▸ **Exercise objective**
Leaving out only the pictures, write out all the entries exactly.

··· Material supplied ···

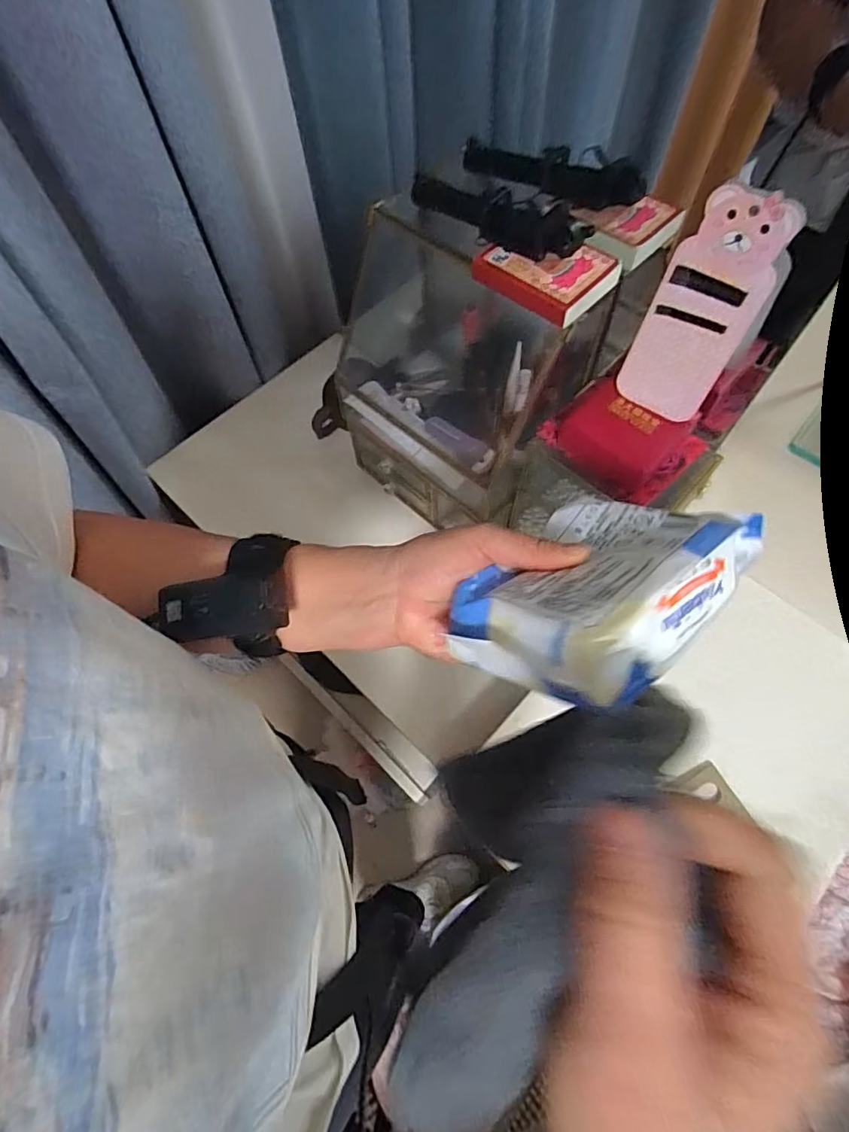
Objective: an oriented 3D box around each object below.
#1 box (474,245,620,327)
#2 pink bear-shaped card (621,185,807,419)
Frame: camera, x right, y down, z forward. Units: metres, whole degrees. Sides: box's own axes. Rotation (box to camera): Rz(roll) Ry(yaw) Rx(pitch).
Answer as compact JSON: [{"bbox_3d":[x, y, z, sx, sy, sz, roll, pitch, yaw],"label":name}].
[{"bbox_3d":[0.100,-0.249,0.447,0.104,0.023,0.070,36,71,17],"label":"box"},{"bbox_3d":[0.213,-0.194,0.412,0.074,0.165,0.006,34,56,17],"label":"pink bear-shaped card"}]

···

▸ **Output for this task**
Objective: an oriented 3D box around each object below.
#1 box (474,245,620,327)
#2 pink bear-shaped card (621,185,807,419)
Frame: camera, x right, y down, z forward. Units: metres, whole degrees. Sides: box's own axes. Rotation (box to camera): Rz(roll) Ry(yaw) Rx(pitch).
Answer as compact JSON: [{"bbox_3d":[x, y, z, sx, sy, sz, roll, pitch, yaw],"label":name}].
[{"bbox_3d":[0.100,-0.249,0.447,0.104,0.023,0.070,36,71,17],"label":"box"},{"bbox_3d":[0.213,-0.194,0.412,0.074,0.165,0.006,34,56,17],"label":"pink bear-shaped card"}]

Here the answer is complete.